Indeed, LEGO Indiana Jones (2008) for sure had it on 360, but IIRC LEGO Star Wars I (2005) and II (2006) did not.

Here it is on The Force Awakens https://www.youtube.com/watch?v=T04B2coSN0Y

In some ways, it was awesome, in others, it was terrible!

- When the viewpoints are very close but still split, things from both views are only slightly offset which gave some weird effect like stereoscopic stuff. Visible at 0:07, 0:11, 2:05 in the SW video above.

- FOV is more or less fixed, so on a 16:9 screen with a fixed FOV you get either fixed wide FOV for a vertical-ish split (nice) but also for horizontal-ish (everything is super small), at the cost of a fisheyesque warp; OR you get fixed narrow FOV and you can't see much left-right on vertical-ish split nor up-down on horizontal-ish.
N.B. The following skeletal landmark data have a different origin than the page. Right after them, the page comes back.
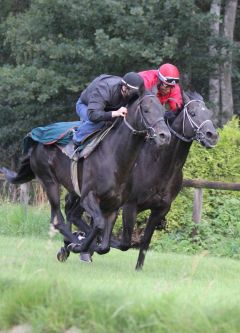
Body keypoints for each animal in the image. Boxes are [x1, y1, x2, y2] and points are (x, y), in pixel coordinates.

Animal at [0, 92, 172, 255]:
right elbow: (99, 224)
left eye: (163, 112)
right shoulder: (89, 197)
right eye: (146, 109)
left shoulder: (114, 204)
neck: (114, 157)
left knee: (71, 215)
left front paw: (88, 244)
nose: (165, 136)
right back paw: (73, 243)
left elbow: (105, 245)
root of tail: (35, 142)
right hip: (49, 181)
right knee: (59, 220)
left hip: (72, 191)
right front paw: (80, 246)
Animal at [118, 89, 219, 268]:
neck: (158, 165)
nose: (212, 135)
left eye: (208, 113)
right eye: (192, 113)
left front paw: (138, 269)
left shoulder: (160, 209)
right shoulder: (130, 206)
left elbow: (145, 241)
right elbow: (124, 242)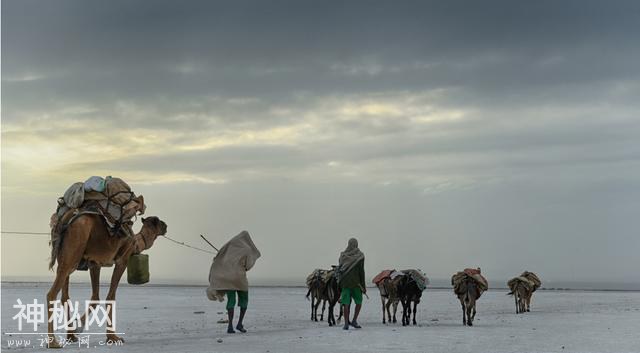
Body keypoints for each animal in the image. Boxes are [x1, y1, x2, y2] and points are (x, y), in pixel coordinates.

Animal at [47, 214, 168, 346]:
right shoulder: (122, 261)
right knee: (52, 293)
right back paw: (53, 342)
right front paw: (112, 337)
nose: (166, 226)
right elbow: (111, 296)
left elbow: (95, 297)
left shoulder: (94, 263)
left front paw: (77, 328)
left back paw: (70, 337)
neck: (136, 243)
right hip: (74, 248)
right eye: (159, 222)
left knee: (65, 296)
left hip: (65, 257)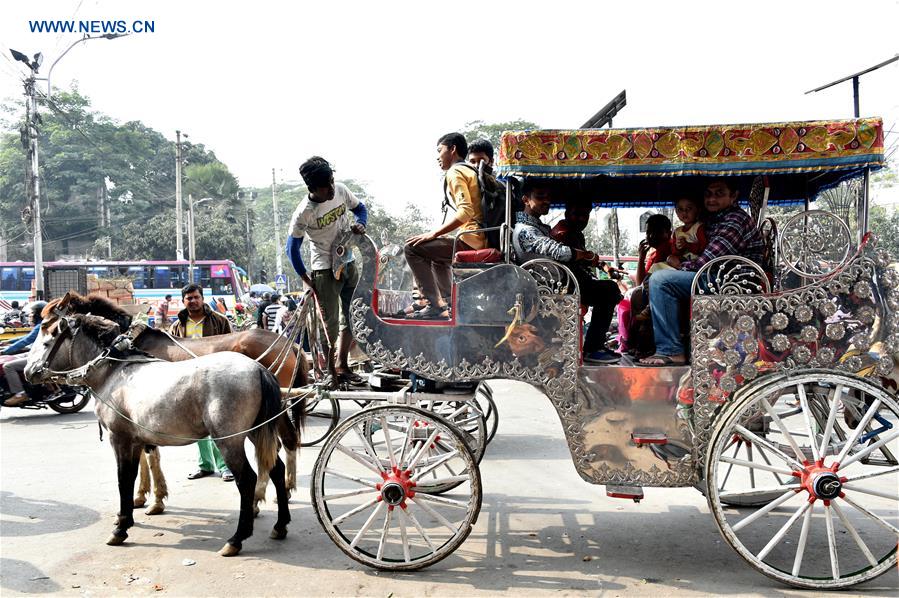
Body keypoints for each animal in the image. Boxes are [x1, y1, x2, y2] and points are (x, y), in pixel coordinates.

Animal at [24, 314, 290, 556]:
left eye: (46, 342)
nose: (28, 371)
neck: (114, 372)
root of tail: (258, 368)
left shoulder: (119, 439)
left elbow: (123, 479)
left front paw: (121, 527)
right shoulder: (137, 441)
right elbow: (136, 474)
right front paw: (132, 513)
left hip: (229, 440)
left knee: (247, 480)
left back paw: (237, 538)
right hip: (255, 432)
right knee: (276, 470)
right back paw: (280, 525)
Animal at [42, 294, 310, 516]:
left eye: (48, 327)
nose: (37, 372)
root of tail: (292, 344)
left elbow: (150, 458)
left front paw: (155, 500)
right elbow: (144, 457)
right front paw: (141, 496)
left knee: (281, 444)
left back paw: (263, 496)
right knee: (281, 444)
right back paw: (280, 490)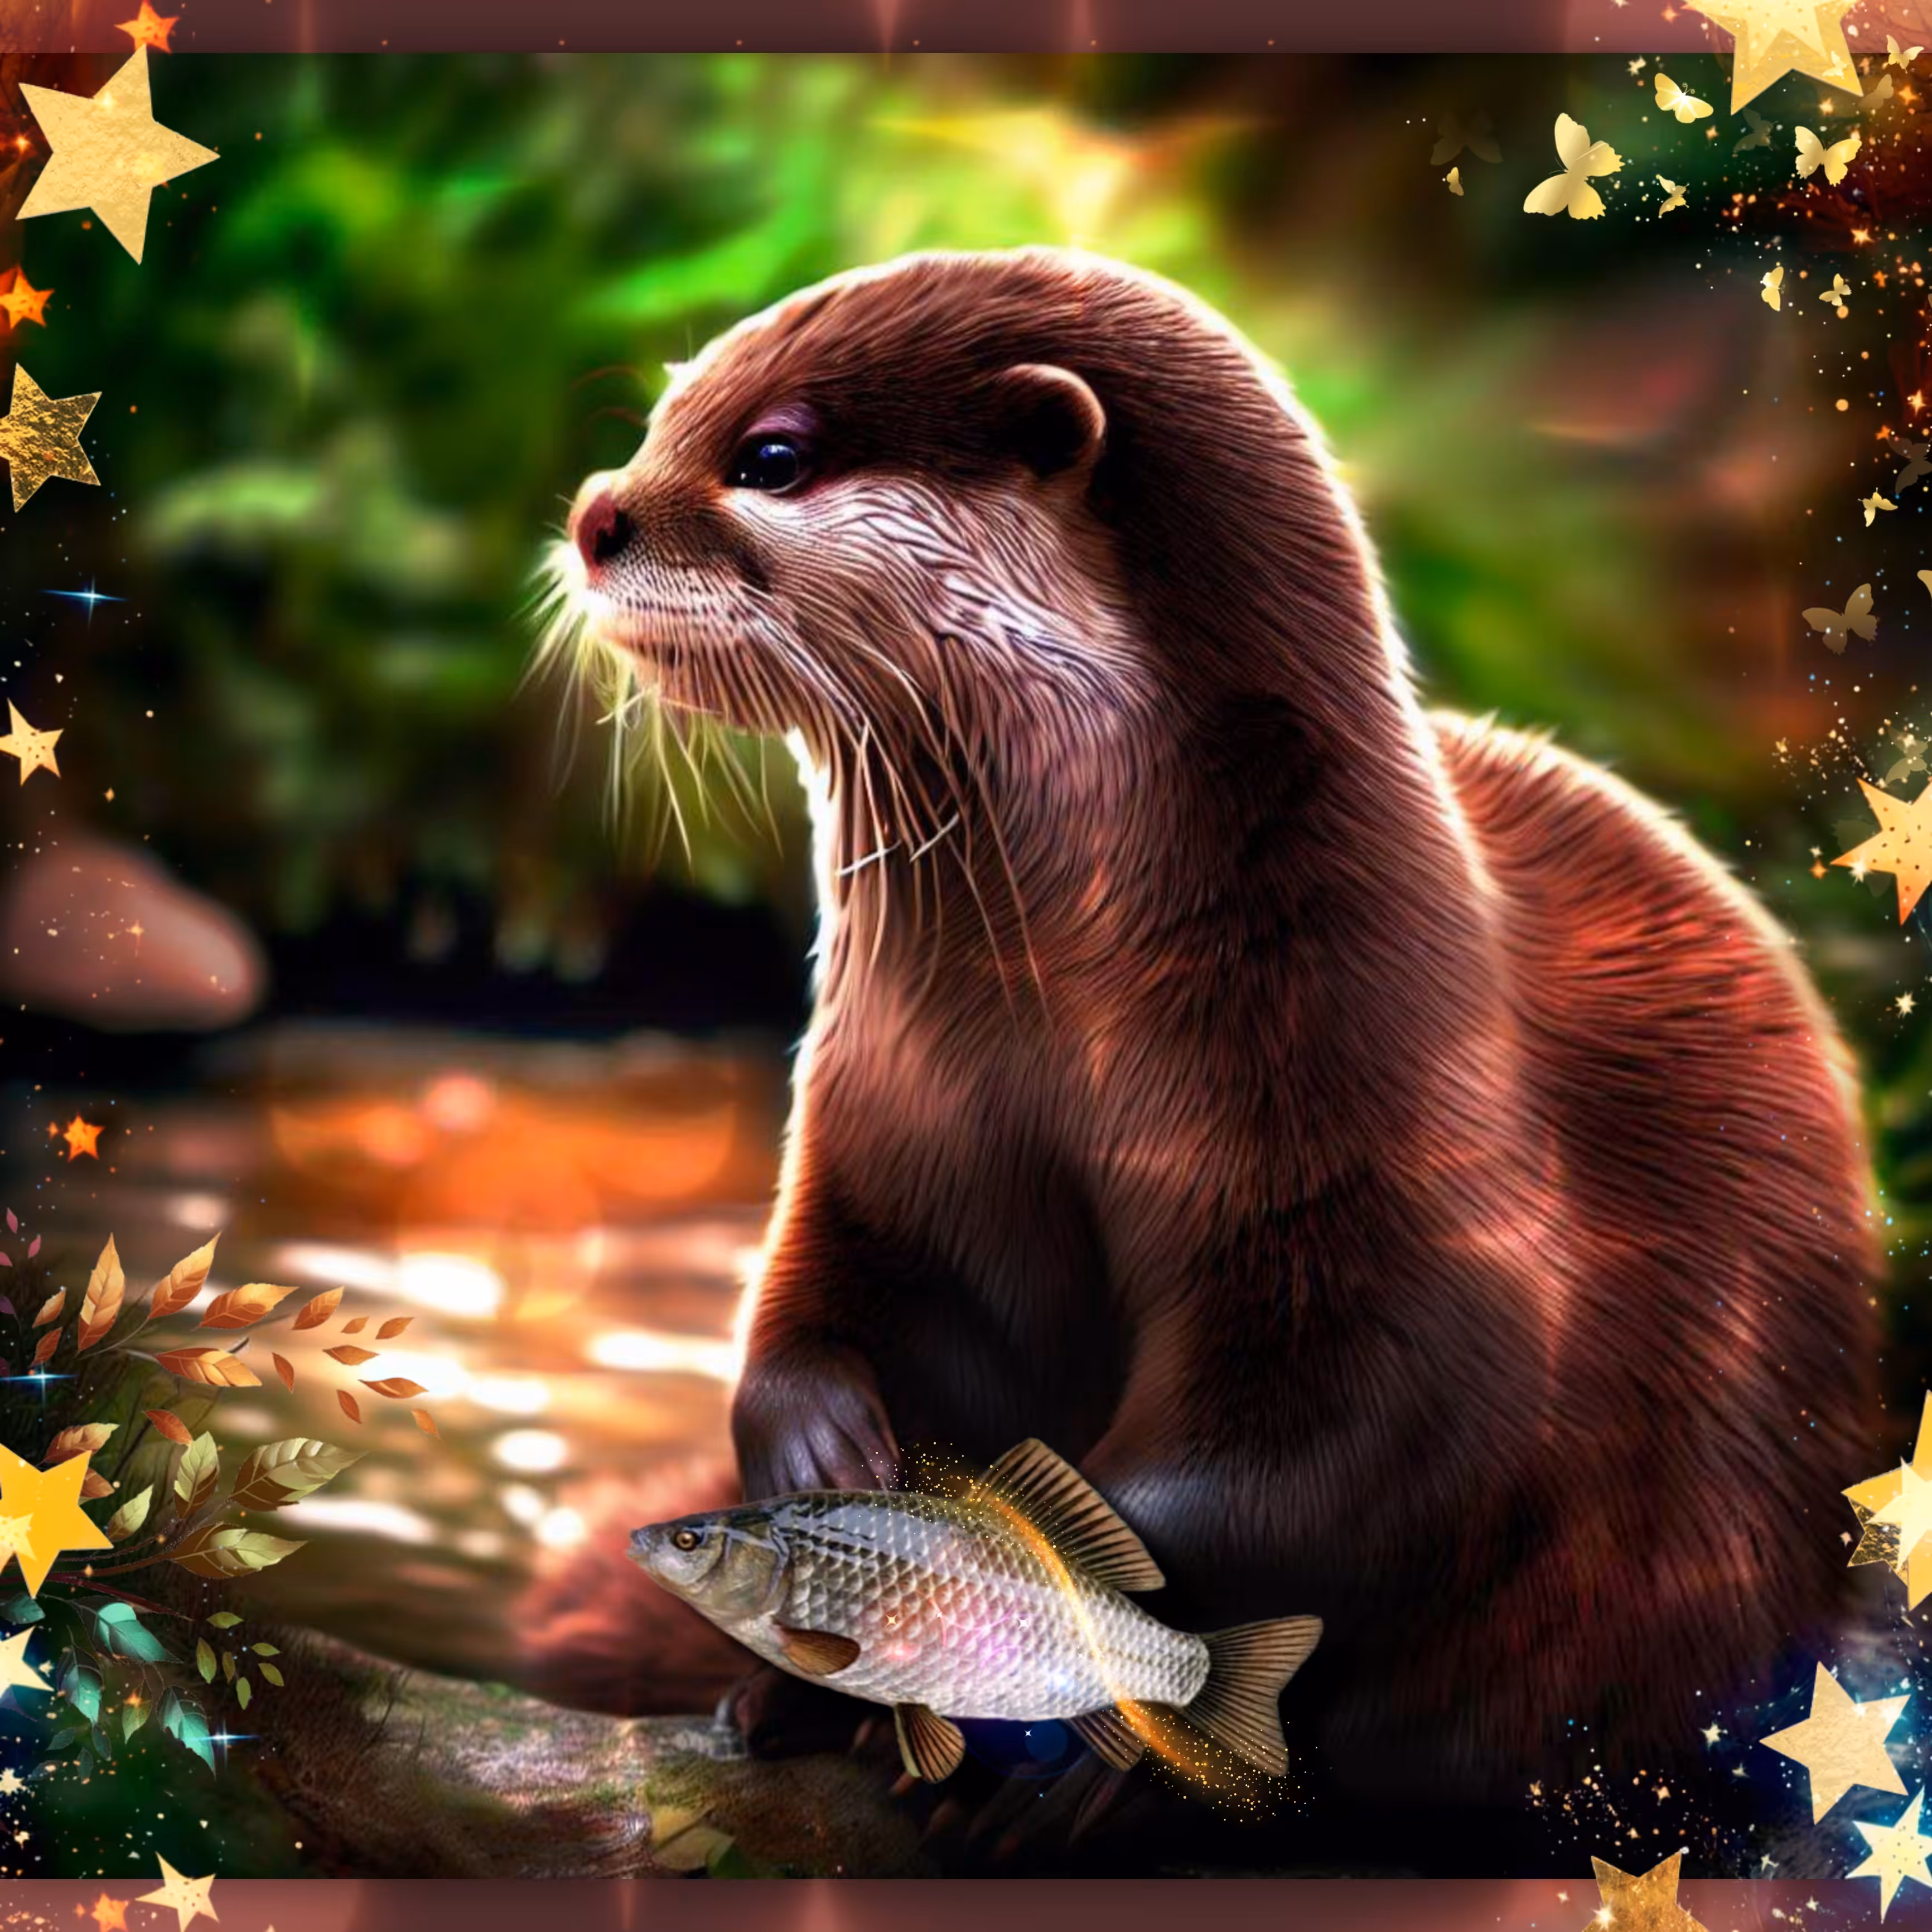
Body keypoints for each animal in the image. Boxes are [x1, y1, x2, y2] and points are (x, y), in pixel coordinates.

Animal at [545, 249, 1877, 1818]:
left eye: (769, 457)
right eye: (664, 411)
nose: (595, 510)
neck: (1062, 1021)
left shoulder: (1385, 1142)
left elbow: (1338, 1443)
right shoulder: (894, 1127)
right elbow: (841, 1293)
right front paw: (818, 1449)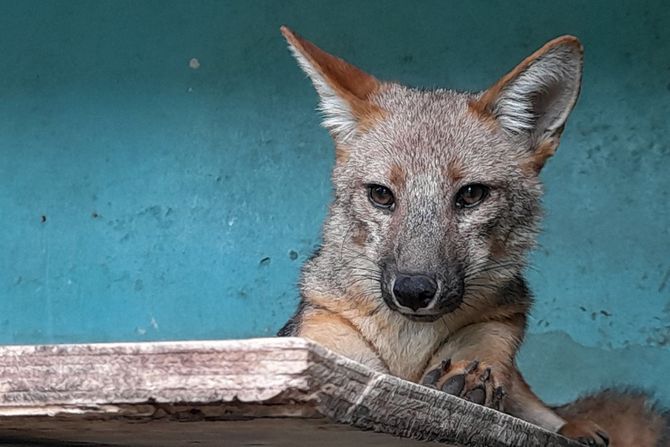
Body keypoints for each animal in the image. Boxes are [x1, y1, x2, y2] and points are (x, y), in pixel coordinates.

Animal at [276, 26, 668, 446]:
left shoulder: (501, 321)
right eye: (381, 195)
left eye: (471, 194)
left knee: (551, 414)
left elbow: (484, 352)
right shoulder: (324, 340)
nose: (413, 290)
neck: (409, 353)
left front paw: (468, 376)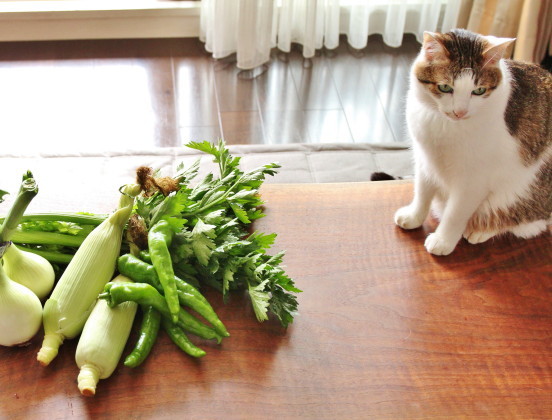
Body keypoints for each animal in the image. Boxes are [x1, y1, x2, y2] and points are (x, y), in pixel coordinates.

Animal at [394, 28, 548, 256]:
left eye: (479, 91)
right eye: (445, 87)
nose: (460, 112)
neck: (444, 125)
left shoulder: (474, 179)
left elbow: (456, 212)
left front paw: (443, 240)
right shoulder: (425, 159)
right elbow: (422, 191)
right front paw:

Overall the combination of both made the games extremely headache inducing for me.

> IIRC LEGO Marvel Super Heroes gave players control of their camera when in the open world

Here one can see the open world sections with the POV control, non-dynamic split screen:

https://www.youtube.com/watch?v=KLRDzNy0t2g

1 comments

2008? Pah! How about 1991’s Toejam & Earl on the Sega Genesis ?

https://youtu.be/SPQXmZR7JWo?feature=shared (From about 2:30)

Now get off my lawn.

Though this always created/merged a horizontal split once characters were separated/close enough, while the modern games rotate the angle of the split based on the relative positions of the characters to each other.